Rewrite the lines from the one containing "Sapeurs coordonnaient les moyens s" up to and including the one containing "fermé, a été réouvert à la criculati", with "fermé" changed to "bloqué" and everything else left as it is.

Stored data entries
▶

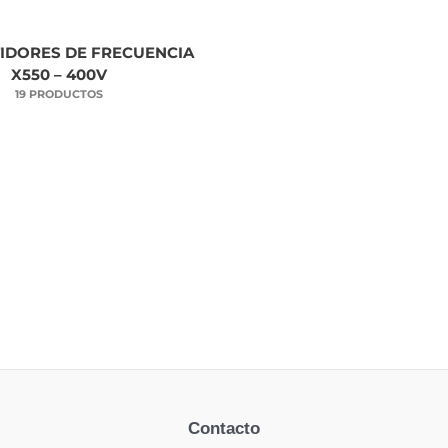
IDORES DE FRECUENCIA
X550 – 400V
19 PRODUCTOS
Contacto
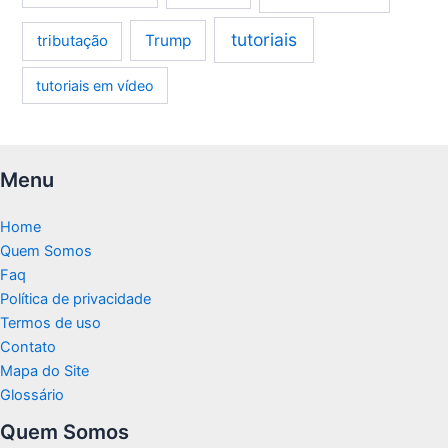
tutoriais
tributação
Trump
tutoriais em vídeo
Menu
Home
Quem Somos
Faq
Política de privacidade
Termos de uso
Contato
Mapa do Site
Glossário
Quem Somos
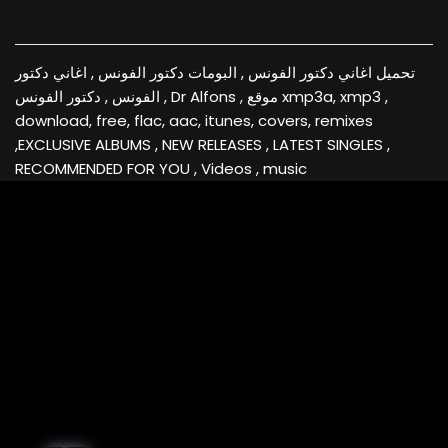
تحميل اغاني دكتور الفونس , البومات دكتور الفونس , اغاني دكتور
الفونس , دكتور الفونس , Dr Alfons , موقع xmp3a, xmp3 ,
download, free, flac, aac, itunes, covers, remixes
,EXCLUSIVE ALBUMS , NEW RELEASES , LATEST SINGLES ,
RECOMMENDED FOR YOU , Videos , music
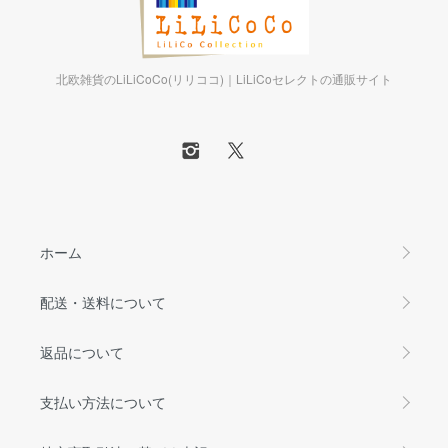
北欧雑貨のLiLiCoCo(リリココ)｜LiLiCoセレクトの通販サイト
ホーム
配送・送料について
返品について
支払い方法について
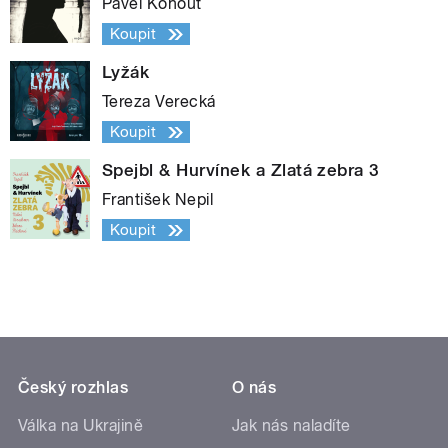
Pavel Kohout
Koupit
Lyžák
Tereza Verecká
Koupit
Spejbl & Hurvínek a Zlatá zebra 3
František Nepil
Koupit
Český rozhlas
O nás
Válka na Ukrajině
Jak nás naladíte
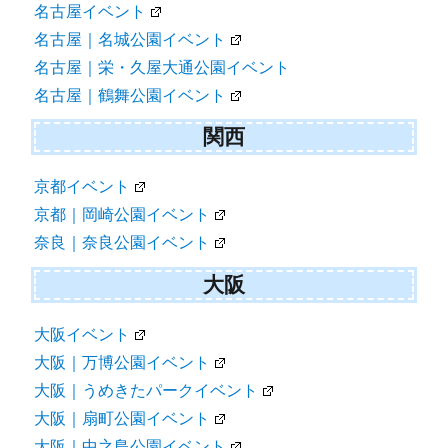
名古屋イベント
名古屋｜名城公園イベント
名古屋｜栄・久屋大通公園イベント
名古屋｜鶴舞公園イベント
関西
京都イベント
京都｜岡崎公園イベント
奈良｜奈良公園イベント
大阪
大阪イベント
大阪｜万博公園イベント
大阪｜うめきたパークイベント
大阪｜扇町公園イベント
大阪｜中之島公園イベント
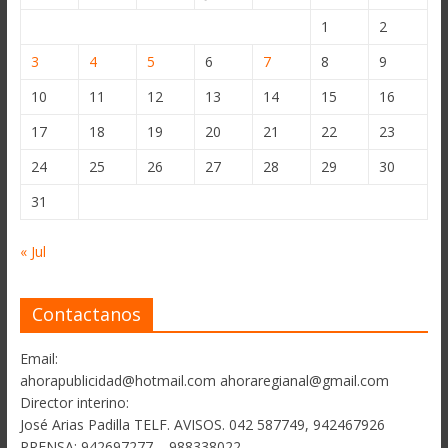
1
2
3
4
5
6
7
8
9
10
11
12
13
14
15
16
17
18
19
20
21
22
23
24
25
26
27
28
29
30
31
« Jul
Contactanos
Email:
ahorapublicidad@hotmail.com ahoraregianal@gmail.com
Director interino:
José Arias Padilla TELF. AVISOS. 042 587749, 942467926
PRENSA: 942697277 – 988338022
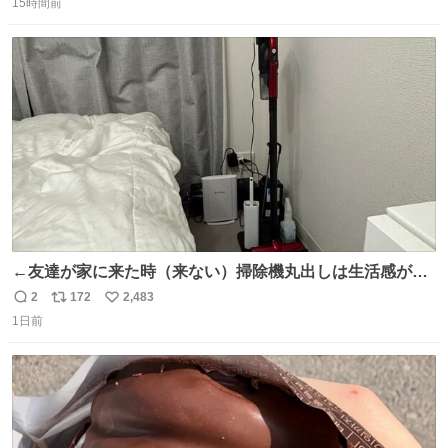
15時間前
信
ポ
い
数
ス
ね
ト
数
数
←友達が家に来た時（来ない）掃除機丸出しは生活感が出
てかっこ悪いなぁ →せや
2
172
2,483
返
リ
い
1日前
信
ポ
い
数
ス
ね
ト
数
数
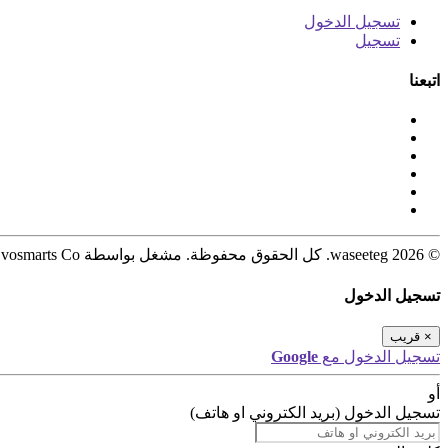
تسجيل الدخول
تسجيل
اتبعنا
© 2026 waseeteg. كل الحقوق محفوظة. مشغل بواسطة Evosmarts Co.
تسجيل الدخول
×
قريب
تسجيل الدخول مع
Google
أو
تسجيل الدخول (بريد الكتروني او هاتف)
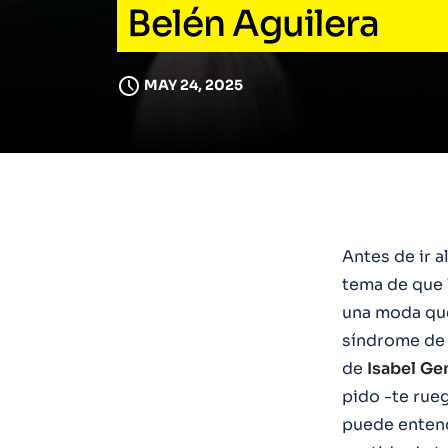
Belén Aguilera
MAY 24, 2025
Antes de ir 
tema de que 
una moda que
síndrome de 
de
Isabel
Ge
pido -te rue
puede entende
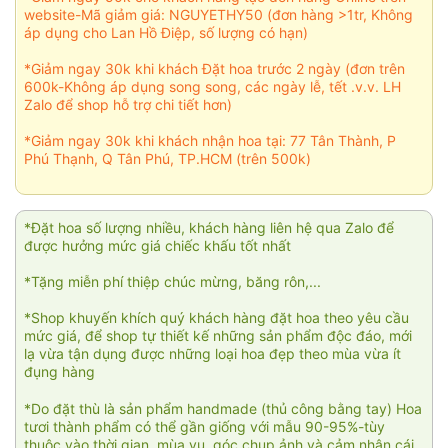
website-Mã giảm giá: NGUYETHY50 (đơn hàng >1tr, Không
áp dụng cho Lan Hồ Điệp, số lượng có hạn)
*Giảm ngay 30k khi khách Đặt hoa trước 2 ngày (đơn trên
600k-Không áp dụng song song, các ngày lễ, tết .v.v. LH
Zalo để shop hỗ trợ chi tiết hơn)
*Giảm ngay 30k khi khách nhận hoa tại: 77 Tân Thành, P
Phú Thạnh, Q Tân Phú, TP.HCM (trên 500k)
*Đặt hoa số lượng nhiều, khách hàng liên hệ qua Zalo để
được hưởng mức giá chiếc khấu tốt nhất
*Tặng miễn phí thiệp chúc mừng, băng rôn,...
*Shop khuyến khích quý khách hàng đặt hoa theo yêu cầu
mức giá, để shop tự thiết kế những sản phẩm độc đáo, mới
lạ vừa tận dụng được những loại hoa đẹp theo mùa vừa ít
đụng hàng
*Do đặt thù là sản phẩm handmade (thủ công bằng tay) Hoa
tươi thành phẩm có thể gần giống với mẫu 90-95%-tùy
thuộc vào thời gian, mùa vụ, góc chụp ảnh và cảm nhận cái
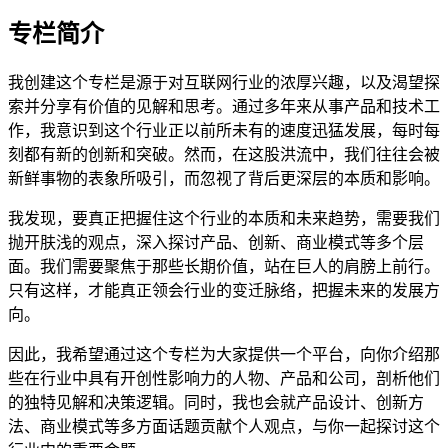
专栏简介
我创建这个专栏是源于对互联网行业的浓厚兴趣，以及渴望探
索并分享有价值的见解和思考。通过多年来从事产品和技术工
作，我意识到这个行业正以前所未有的速度迅猛发展，每时每
刻都有新的创新和突破。然而，在这股洪流中，我们往往会被
新鲜事物的表象所吸引，而忽视了背后更深层的本质和影响。
我发现，要真正把握住这个行业的本质和未来趋势，需要我们
抛开肤浅的观点，深入探讨产品、创新、商业模式等多个层
面。我们需要聚焦于那些长期价值，站在巨人的肩膀上前行。
只有这样，才能真正领会行业的变迁脉络，把握未来的发展方
向。
因此，我希望通过这个专栏为大家提供一个平台，向你介绍那
些在行业中具有开创性影响力的人物、产品和公司，剖析他们
的独特见解和决策逻辑。同时，我也会就产品设计、创新方
法、商业模式等多方面话题贡献个人观点，与你一起探讨这个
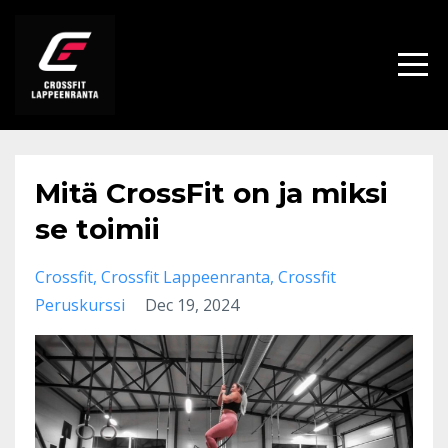
Mitä CrossFit on ja miksi
se toimii
Crossfit
Crossfit Lappeenranta
Crossfit
Peruskurssi
Dec 19, 2024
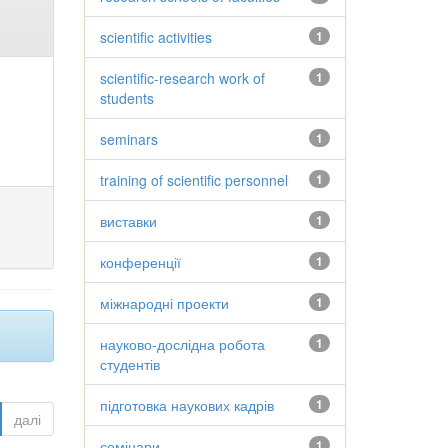
scientific activities
1
scientific-research work of
1
students
seminars
1
training of scientific personnel
1
виставки
1
конференції
1
міжнародні проекти
1
науково-дослідна робота
1
студентів
підготовка наукових кадрів
1
далі
семінари
1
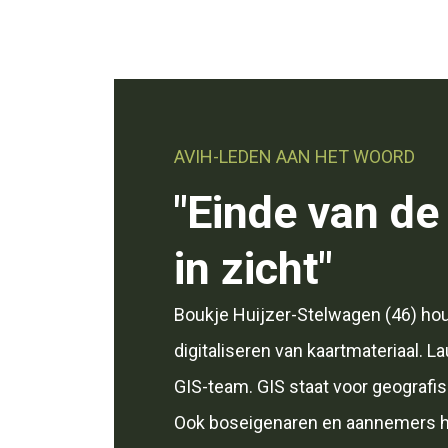
AVIH-LEDEN AAN HET WOORD
"Einde van de
in zicht"
Boukje Huijzer-Stelwagen (46) hou
digitaliseren van kaartmateriaal. L
GIS-team. GIS staat voor geografi
Ook boseigenaren en aannemers 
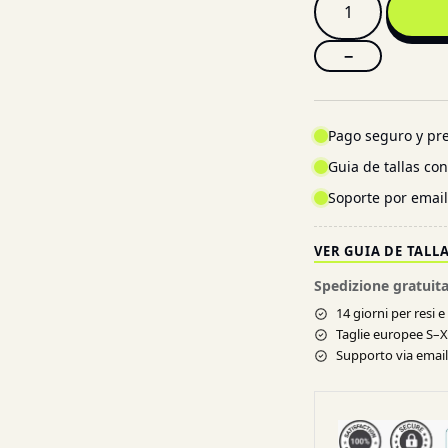
−
Pago seguro y pre
Guia de tallas co
Soporte por emai
VER GUIA DE TALL
Spedizione gratuita
14 giorni per resi 
Taglie europee S–
Supporto via email 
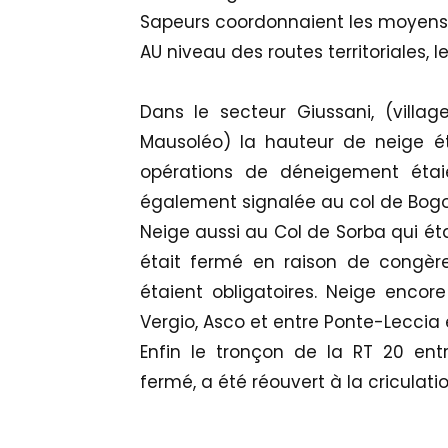
Sapeurs coordonnaient les moyens s
AU niveau des routes territoriales, 
Dans le secteur Giussani, (village
Mausoléo) la hauteur de neige ét
opérations de déneigement étai
également signalée au col de Bogo
Neige aussi au Col de Sorba qui ét
était fermé en raison de congère
étaient obligatoires. Neige encor
Vergio, Asco et entre Ponte-Leccia e
Enfin le tronçon de la RT 20 ent
fermé, a été réouvert à la criculati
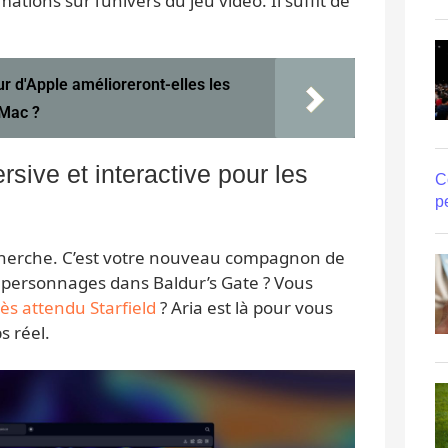
ations sur l’univers du jeu vidéo. Il suffit de
r d'Apple amélioreront-elles les
 Mac ?
sive et interactive pour les
C
p
recherche. C’est votre nouveau compagnon de
s personnages dans Baldur’s Gate ? Vous
rès attendu Starfield
? Aria est là pour vous
s réel.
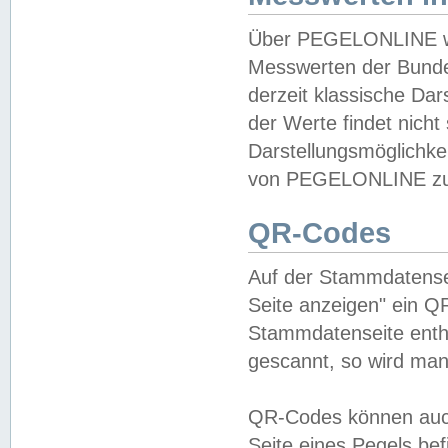
Über PEGELONLINE wer
Messwerten der Bundes
derzeit klassische Da
der Werte findet nicht 
Darstellungsmöglichkei
von PEGELONLINE zu 
QR-Codes
Auf der Stammdatensei
Seite anzeigen" ein Q
Stammdatenseite enthä
gescannt, so wird man
QR-Codes können auc
Seite eines Pegels be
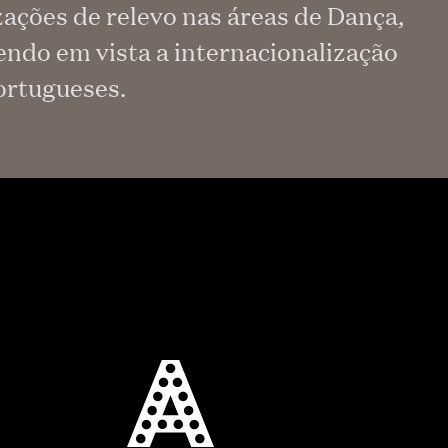
ações de relevo nas áreas de Dança,
endo em vista a internacionalização
portugueses.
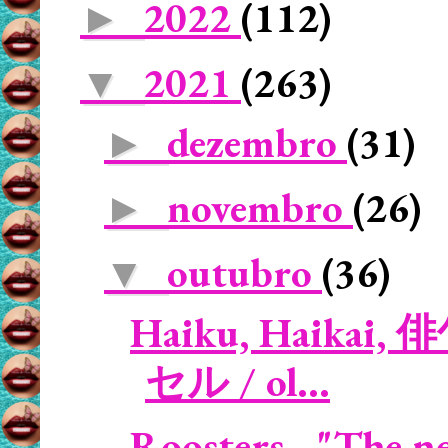
2022
(112)
►
2021
(263)
▼
dezembro
(31)
►
novembro
(26)
►
outubro
(36)
▼
Haiku, Haikai, 
セル / ol...
Roosters - "The nei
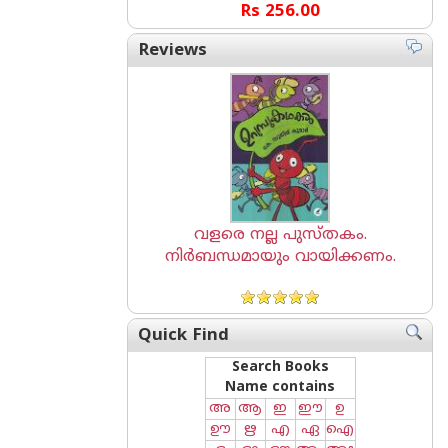
Rs 256.00
Reviews
വളരെ നല്ല പുസ്തകം.
നിർബന്ധമായും വായിക്കണം.
Quick Find
Search Books
Name contains
അ
ആ
ഇ
ഈ
ഉ
ഊ
ഋ
എ
ഏ
ഐ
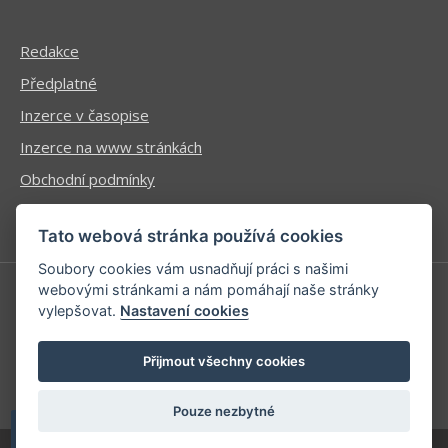
Redakce
Předplatné
Inzerce v časopise
Inzerce na www stránkách
Obchodní podmínky
Ochrana osobních údajů
Tato webová stránka používá cookies
Soubory cookies vám usnadňují práci s našimi
webovými stránkami a nám pomáhají naše stránky
vylepšovat.
Nastavení cookies
Příhlášení | Registrace
Kontaktní informace
Přijmout všechny cookies
Mapa stránek
Pouze nezbytné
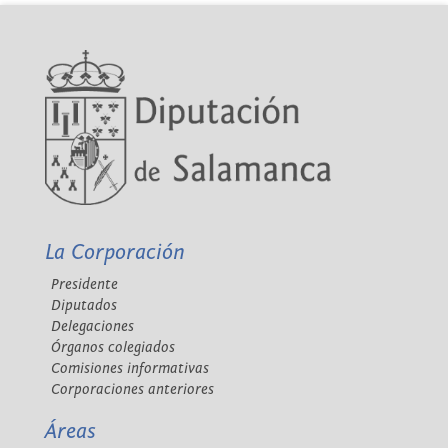
La Corporación
Presidente
Diputados
Delegaciones
Órganos colegiados
Comisiones informativas
Corporaciones anteriores
Áreas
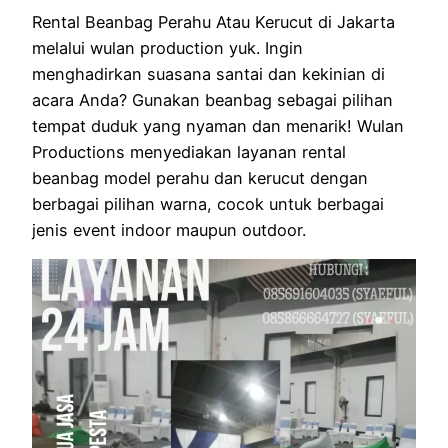
Rental Beanbag Perahu Atau Kerucut di Jakarta
melalui wulan production yuk. Ingin
menghadirkan suasana santai dan kekinian di
acara Anda? Gunakan beanbag sebagai pilihan
tempat duduk yang nyaman dan menarik! Wulan
Productions menyediakan layanan rental
beanbag model perahu dan kerucut dengan
berbagai pilihan warna, cocok untuk berbagai
jenis event indoor maupun outdoor.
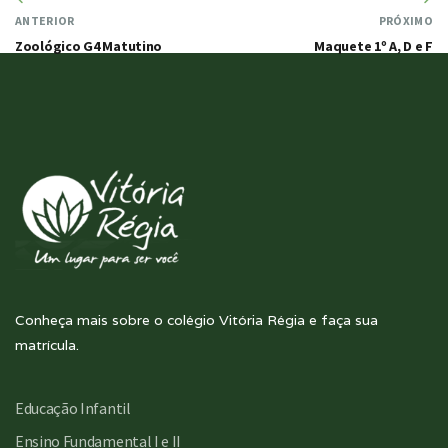
ANTERIOR
PRÓXIMO
Zoológico G4 Matutino
Maquete 1º A, D e F
Conheça mais sobre o colégio Vitória Régia e faça sua
matrícula.
Educação Infantil
Ensino Fundamental I e II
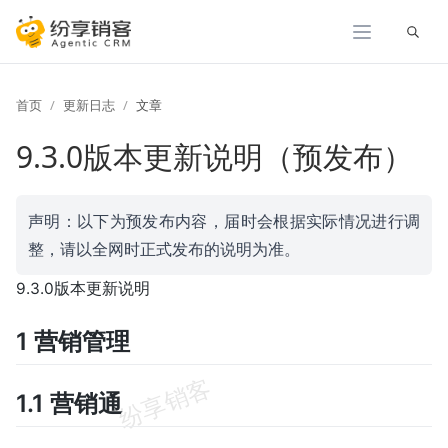
展开
首页
更新日志
文章
9.3.0版本更新说明（预发布）
声明：以下为预发布内容，届时会根据实际情况进行调
整，请以全网时正式发布的说明为准。
9.3.0版本更新说明
1 营销管理
1.1 营销通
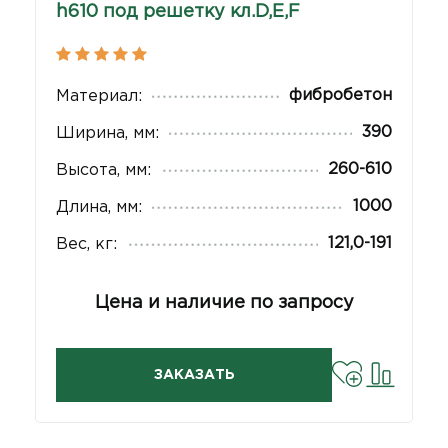
h610 под решетку кл.D,Е,F
фибробетон
Материал:
390
Ширина, мм:
260-610
Высота, мм:
1000
Длина, мм:
121,0-191
Вес, кг:
Цена и наличие по запросу
ЗАКАЗАТЬ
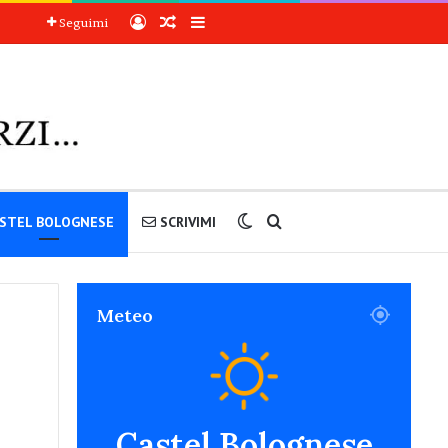
Accedi
Articoli a sorpresa
Barra laterale
Seguimi
Cambia aspetto
Cerca nel sito
STEL BOLOGNESE
SCRIVIMI
Meteo
Castel Bolognese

◀

REPLY TO THE TASK:
Sapeurs coordonnaient les moyens s
AU niveau des routes territoriales, 
Dans le secteur Giussani, (village
Mausoléo) la hauteur de neige ét
opérations de déneigement étai
également signalée au col de Bogo
Neige aussi au Col de Sorba qui ét
était bloqué en raison de congère
étaient obligatoires. Neige encor
Vergio, Asco et entre Ponte-Leccia e
Enfin le tronçon de la RT 20 ent
bloqué, a été réouvert à la criculati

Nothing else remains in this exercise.